Generic thoughts about the network performance
January 14, 2012
Everybody knows that the performance of the data transfer in the Internet world mostly depends not on the network bandwidth but on its latency (response times). In other words, the chattier is the protocol the worse is the overall performance. Transferring the same data as a large single packet will be faster than splitting it across multiple smaller packets.
At the software level, there may be different solutions attempted to minimize the number of network round-trips and thus improve the transmission times. Here you can see what has been done in Firebird up to date.
- While replying to the fetch request, the server batches as many records as it can fit into a single protocol packet. They are then cached on the client side and returned to the caller one by one. Once the local cache is exhausted, a new fetch request is sent to the server and the batching continues until the end-of-stream marker has been processed for the cursor. In order to optimize the process a little, the server side maintains its own cache of records which gets filled in the meantime, while waiting for the next fetch request from the client. [Done many years ago during the InterBase era.]

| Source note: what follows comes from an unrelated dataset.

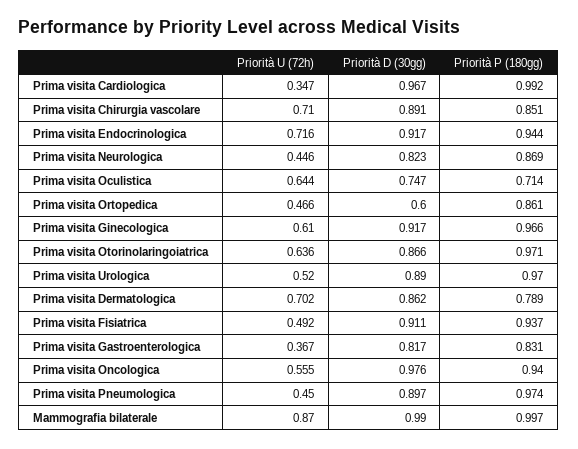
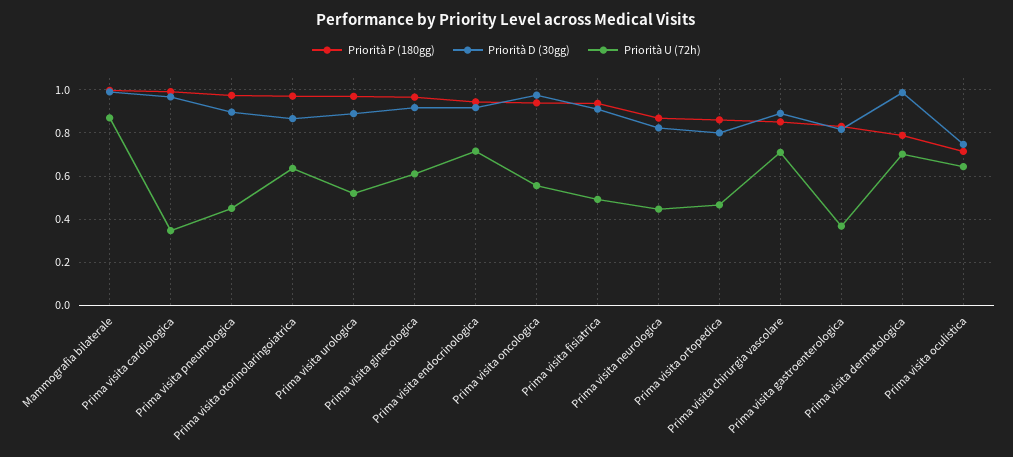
Priorità D (30gg), Prima visita Ortopedica: 0.6 -> 0.8
Priorità D (30gg), Prima visita Dermatologica: 0.862 -> 1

- Optimize the binary layout of the transmitted data, i.e. pack/compress them. In memory, all packets are represented in the expanded (structured) form but they are serialized accordingly to the XDR rules before transmission. However, XDR is not a compression, its primary goal is cross-platform interoperability. So some packet types could benefit from the additional packing of their internals. For example, the server truncates the VARCHAR values up to their real length instead of sending them with the declared length. As a result, more records can fit a single protocol packet, thus reducing the number of round-trips (see above). [Performed unconditionally starting with Firebird 1.5, more advanced packing techniques are possible.]
- Batch multiple different packets into the single one. This can be done if the order of packets is deterministic and can be foreseen. Currently the processing of some packet types is deferred in order to be batched together with the next packet. For example, statement allocation requests are batched together with the first usage of those statement handles, releasing of statement and blob handles is delayed until the next packet is sent, execution of SELECT statements is deferred until the first fetch is attempted, etc. [Done in Firebird 2.1, a few other optimizations of that kind are possible.]
Iām going to address these items in more details in the subsequent blog posts.